Environment Minister Michael Meacher emphasised the international aspect of air quality control in his comments on the latest figures for the headline indicator.

He said that the last two years had been the best on record for levels of air pollution in urban areas, but emphasised that UK air quality would have been even better with effective, concerted action in Europe.

Mr Meacher called for renewed action in Europe to cut emissions that contribute to high air pollution incidents in this country.

He said that the National Emissions Ceilings Directive and the Ozone Directive were currently being negotiated. The UK wants other member states to match its own commitments.

The Minister welcomed the fact that a number of Member States had shown a more flexible approach to the ceilings proposed under the National Emission Ceilings Directive.

“The UK has pledged substantial further reductions in our ceilings for sulphur dioxide and VOCs – more than any other EU Member State. I shall be pressing for this directive to be agreed by the Environment Council this summer.”

Air monitoring network expands

The automatic air quality monitoring network, which is an essential tool in providing the statistics on which policy in the UK is based, now reaches large areas of the country and continues to increase in extent and coverage.

The planned expansion of the network aims to allow the UK to meet the requirements of the Ambient Air Quality Directive and subsequent Daughter Directives for air quality under EU legislation.

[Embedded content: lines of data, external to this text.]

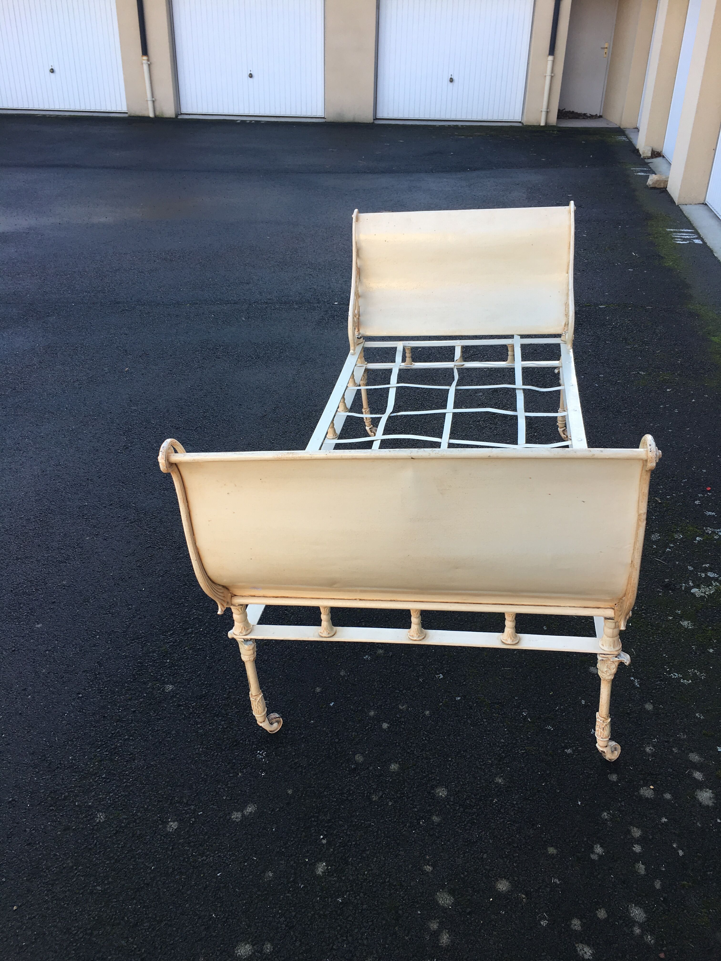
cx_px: 360
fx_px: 805
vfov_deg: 61.7
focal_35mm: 29
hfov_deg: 48.2
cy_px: 480
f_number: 2.2
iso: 25
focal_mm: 4.15
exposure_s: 1/128
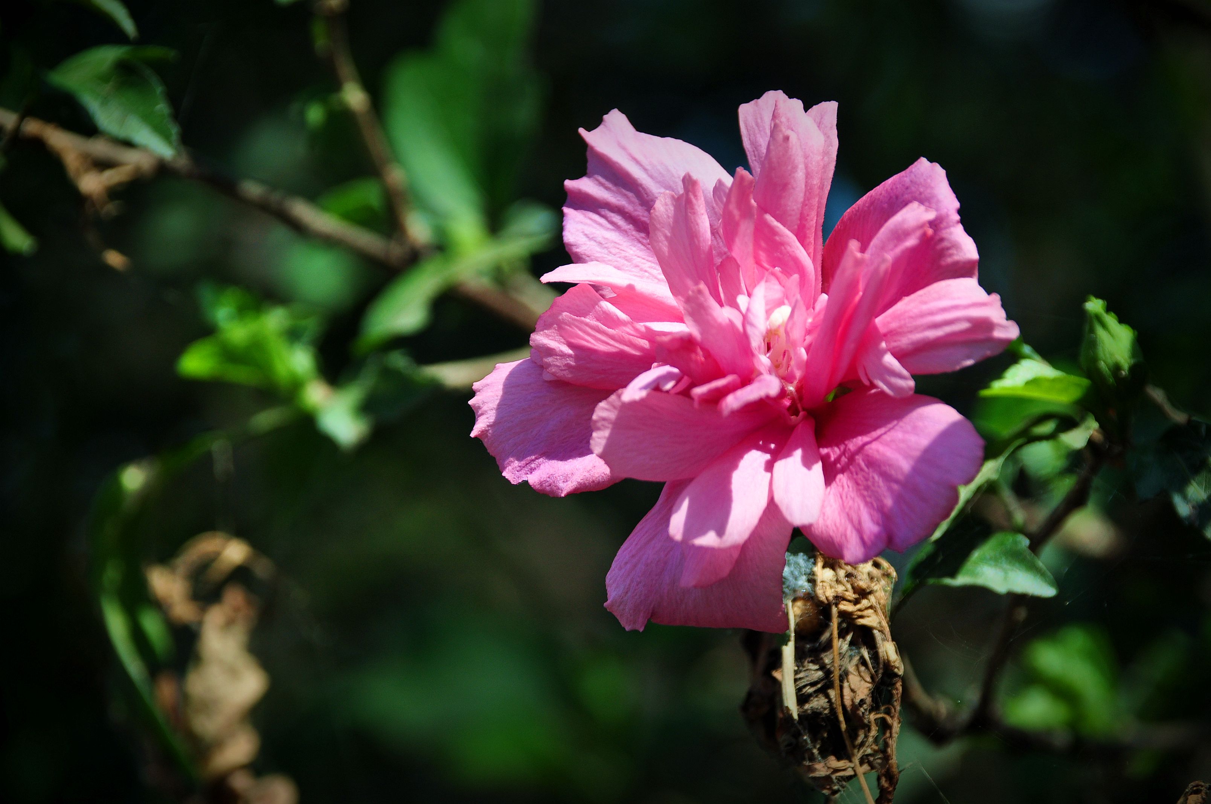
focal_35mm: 300
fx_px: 10079
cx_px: 606
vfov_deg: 4.6
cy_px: 402
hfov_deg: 6.9
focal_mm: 200
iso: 250
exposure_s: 1/250
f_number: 6.3
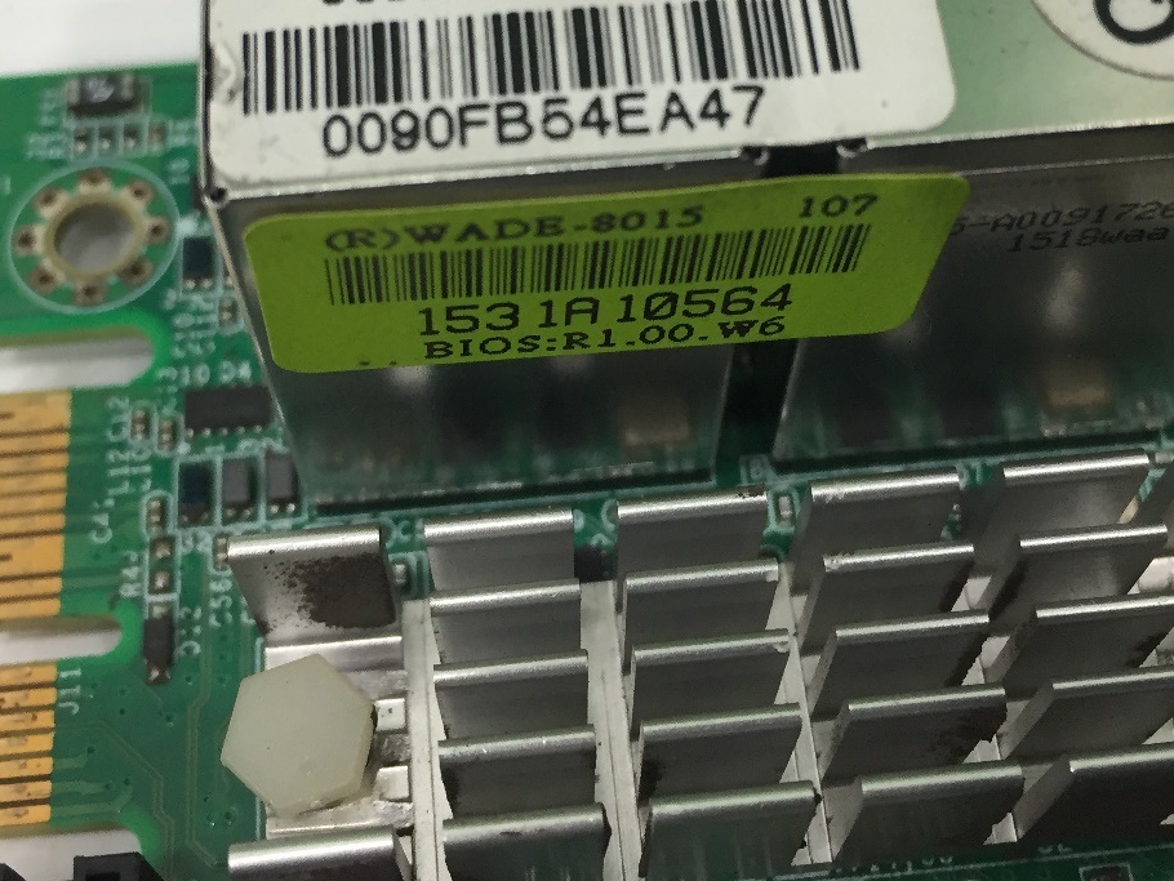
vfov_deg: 27.3
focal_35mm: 52
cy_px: 134
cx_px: 596
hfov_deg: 36.8
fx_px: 1764
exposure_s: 1/33
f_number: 2.2
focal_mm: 4.15
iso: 100
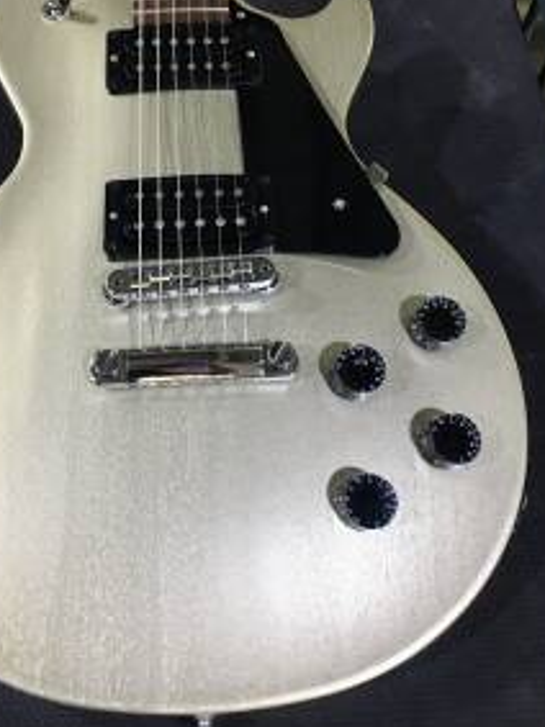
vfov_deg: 45.2
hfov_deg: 35.0
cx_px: 224
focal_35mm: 41
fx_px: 861
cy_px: 247
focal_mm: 4.15
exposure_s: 1/30
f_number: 2.2
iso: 200
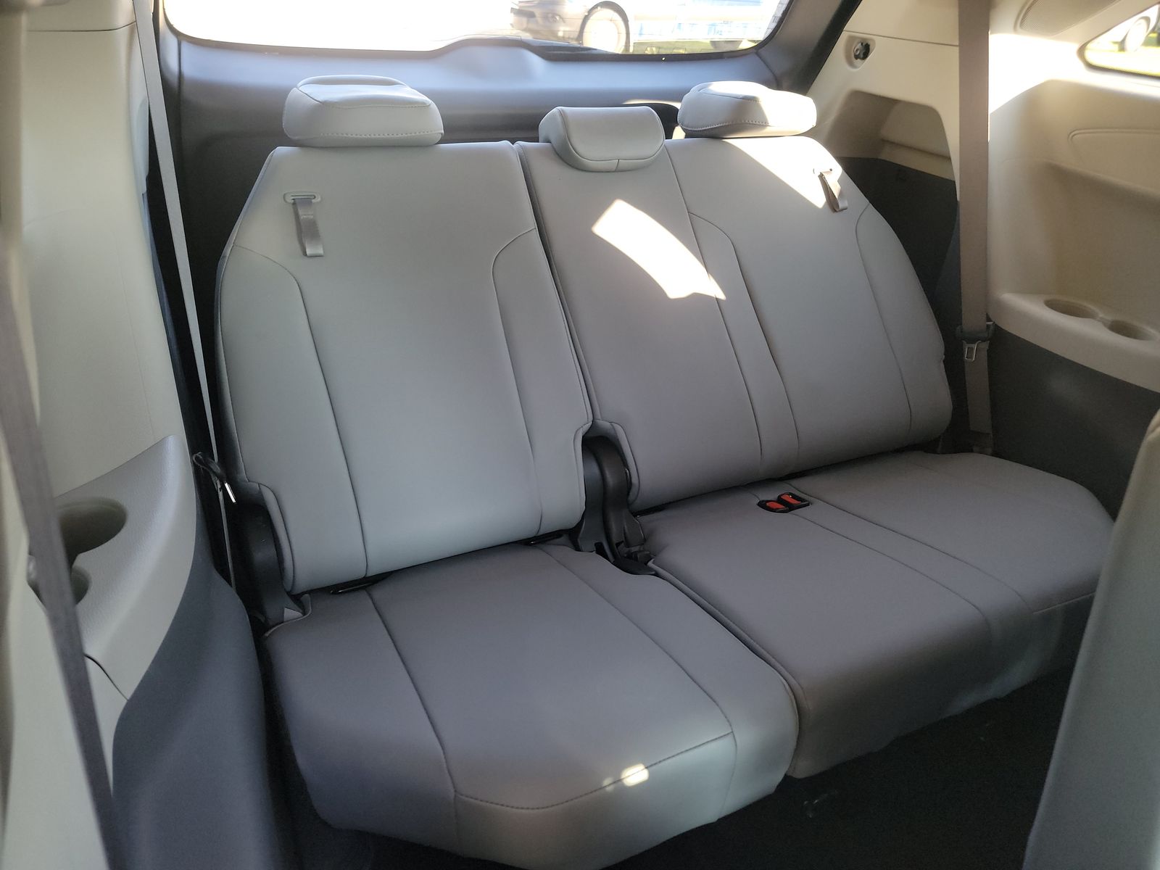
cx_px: 580
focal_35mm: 24
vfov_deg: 56.8
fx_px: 804
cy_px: 435
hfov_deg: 71.6
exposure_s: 1/59
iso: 559
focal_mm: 6.7
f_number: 1.8
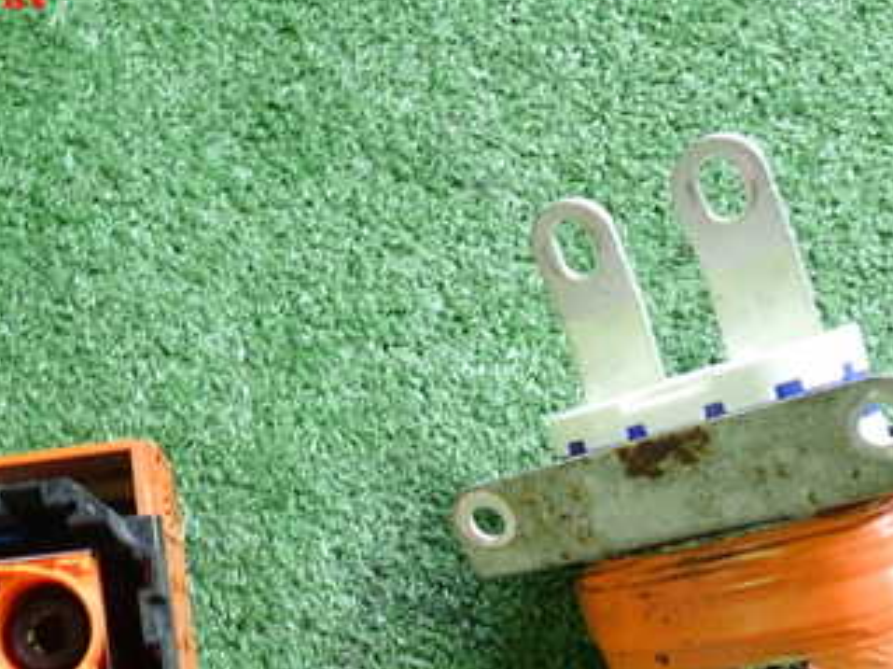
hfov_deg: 40.3
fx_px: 1212
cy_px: 585
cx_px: 375
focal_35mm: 47
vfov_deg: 29.7
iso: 200
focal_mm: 4.5
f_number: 2
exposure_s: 1/30
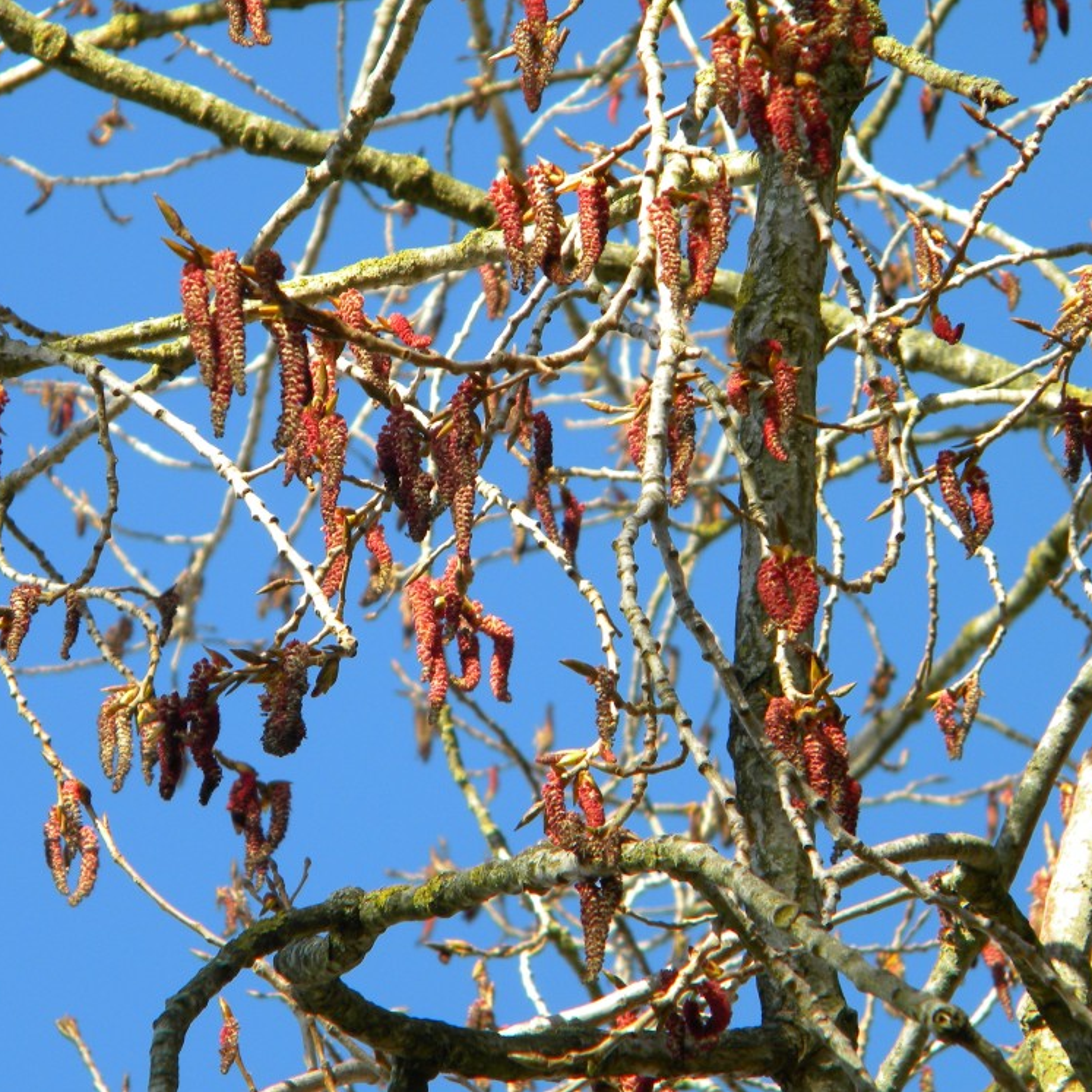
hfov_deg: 5.3
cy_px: 547
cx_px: 373
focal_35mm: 329
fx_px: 11742
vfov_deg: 5.3
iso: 80
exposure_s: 1/161
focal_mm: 50.4
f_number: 5.4
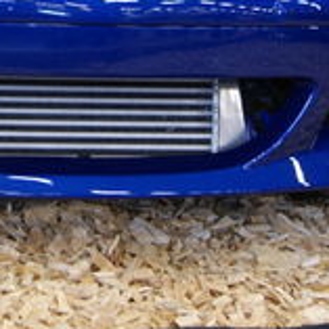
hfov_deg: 16.6
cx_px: 67
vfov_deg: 16.4
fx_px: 1118
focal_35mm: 104
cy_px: -6
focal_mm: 20
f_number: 4
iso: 250
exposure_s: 1/13
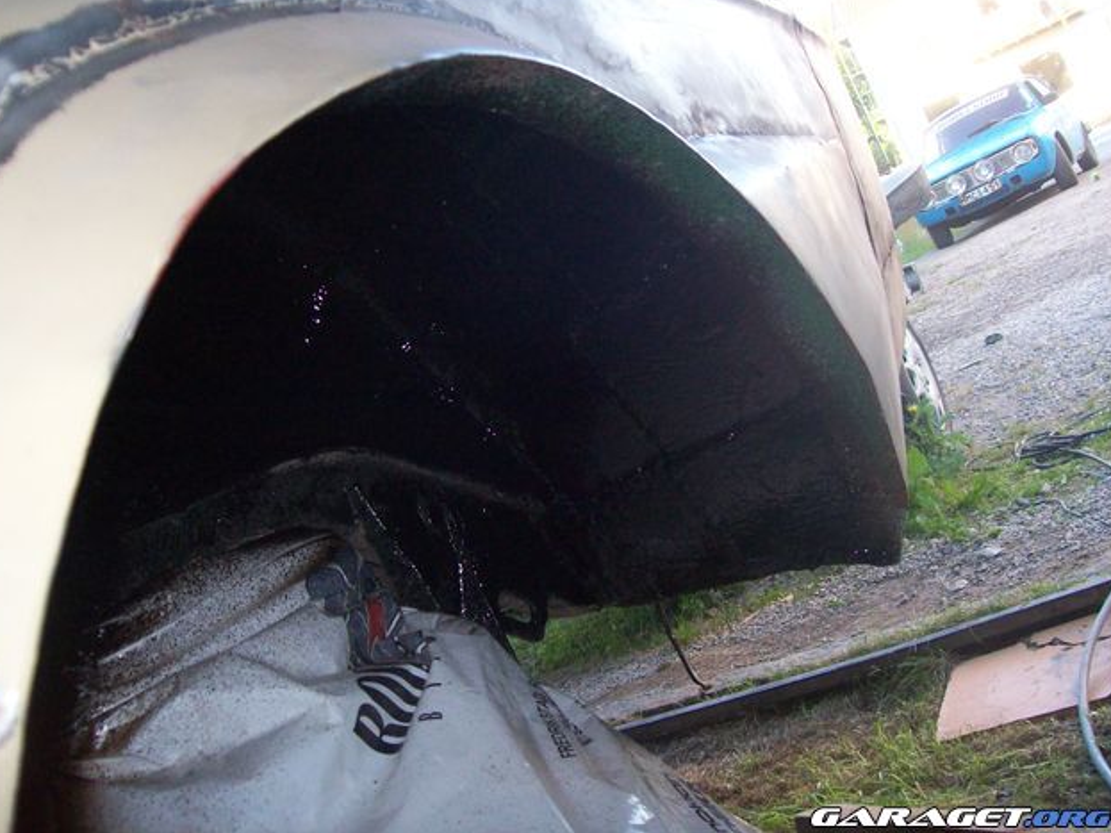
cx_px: 546
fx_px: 1187
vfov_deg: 38.7
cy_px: 407
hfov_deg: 50.1
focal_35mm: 37
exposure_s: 1/64
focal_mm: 6
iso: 200
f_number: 2.7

This expansion will assist in improving the accuracy of national mapping techniques and support policy decisions in central government, in addition to assisting local authorities in their statutory duties on air quality.

Guidance on LAQM

The DETR recently published guidance on Local Air Quality Management. Issued under Section 88(1) of the Environment Act 1995, the revised local air quality management policy guidance notes are:

Framework for review and assessment of air quality LAQM.G1(00)

Developing local air quality action plans and strategies: the main considerations LAQM.G2(00)

Air quality and transport LAQM.G3(00)

Air quality and land use planning LAQM.G4 (00)

The DETR says that the main changes to the guidance are to the suggested timetable for the key stages in the LAQM process, including a six-month extension for completion of the reviews and assessments by extending the original deadline of end of December 1999 to end of June 2000.

The DETR has also extended the deadline by which it suggests local authorities ought to designate their Air Quality Management Areas to October 2000 (this deadline was set as September 2000 in the draft consultation document sent out on 5 November 1999) and the Department has also brought forward the suggested deadline for undertaking a further review and assessment by two years to 2003 (the original deadline was 2005).

The guidance has taken on board the new national air quality objectives, as set out in the Air Quality Strategy for England, Scotland, Wales and Northern Ireland, published in January 2000.